Reproduce the lines below word for word, leaving out the pictures.

───── GIVEN DATA ─────

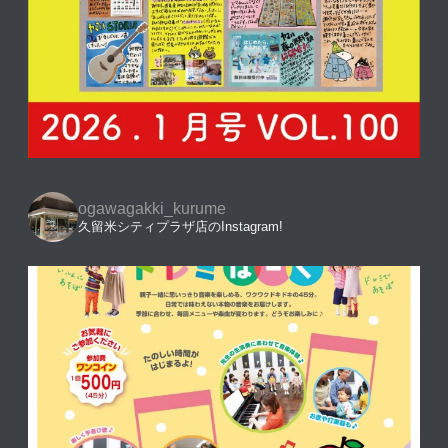
ogawagakki_kurume
久留米シティプラザ店のInstagram!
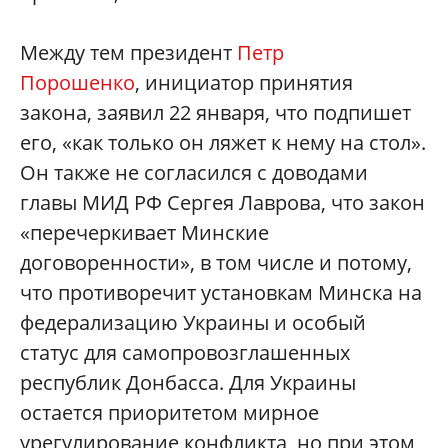
Между тем президент
Петр
Порошенко
, инициатор принятия
закона, заявил 22 января, что подпишет
его, «как только он ляжет к нему на стол».
Он также не согласился с доводами
главы МИД РФ Сергея Лаврова, что закон
«перечеркивает Минские
договоренности», в том числе и потому,
что противоречит установкам Минска на
федерализацию Украины и особый
статус для самопровозглашенных
республик Донбасса. Для Украины
остается приоритетом мирное
урегулирование конфликта, но при этом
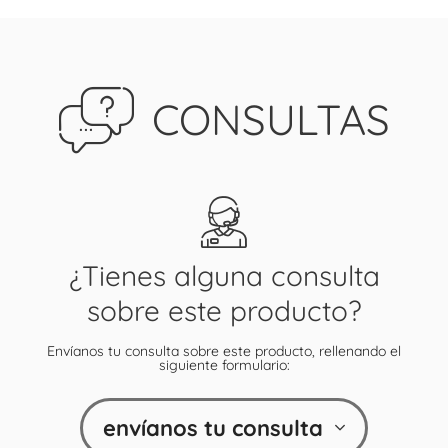
CONSULTAS
¿Tienes alguna consulta
sobre este producto?
Envíanos tu consulta sobre este producto, rellenando el
siguiente formulario:
envíanos tu consulta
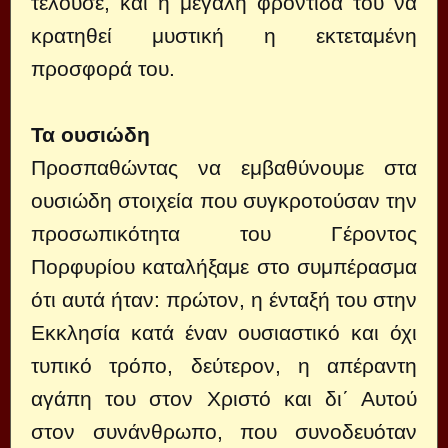
τελούσε, και η μεγάλη φροντίδα του να
κρατηθεί μυστική η εκτεταμένη
προσφορά του.
Τα ουσιώδη
Προσπαθώντας να εμβαθύνουμε στα
ουσιώδη στοιχεία που συγκροτούσαν την
προσωπικότητα του Γέροντος
Πορφυρίου καταλήξαμε στο συμπέρασμα
ότι αυτά ήταν: πρώτον, η ένταξή του στην
Εκκλησία κατά έναν ουσιαστικό και όχι
τυπικό τρόπο, δεύτερον, η απέραντη
αγάπη του στον Χριστό και δι΄ Αυτού
στον συνάνθρωπο, που συνοδευόταν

─────

RESPONSE TO THE TASK:
ogawagakki_kurume
久留米シティプラザ店のInstagram!
Между тем президент
Петр
Порошенко
, инициатор принятия
закона, заявил 22 января, что подпишет
его, «как только он ляжет к нему на стол».
Он также не согласился с доводами
главы МИД РФ Сергея Лаврова, что закон
«перечеркивает Минские
договоренности», в том числе и потому,
что противоречит установкам Минска на
федерализацию Украины и особый
статус для самопровозглашенных
республик Донбасса. Для Украины
остается приоритетом мирное
урегулирование конфликта, но при этом
CONSULTAS
¿Tienes alguna consulta
sobre este producto?
Envíanos tu consulta sobre este producto, rellenando el
siguiente formulario:
envíanos tu consulta
τελούσε, και η μεγάλη φροντίδα του να
κρατηθεί μυστική η εκτεταμένη
προσφορά του.
Τα ουσιώδη
Προσπαθώντας να εμβαθύνουμε στα
ουσιώδη στοιχεία που συγκροτούσαν την
προσωπικότητα του Γέροντος
Πορφυρίου καταλήξαμε στο συμπέρασμα
ότι αυτά ήταν: πρώτον, η ένταξή του στην
Εκκλησία κατά έναν ουσιαστικό και όχι
τυπικό τρόπο, δεύτερον, η απέραντη
αγάπη του στον Χριστό και δι΄ Αυτού
στον συνάνθρωπο, που συνοδευόταν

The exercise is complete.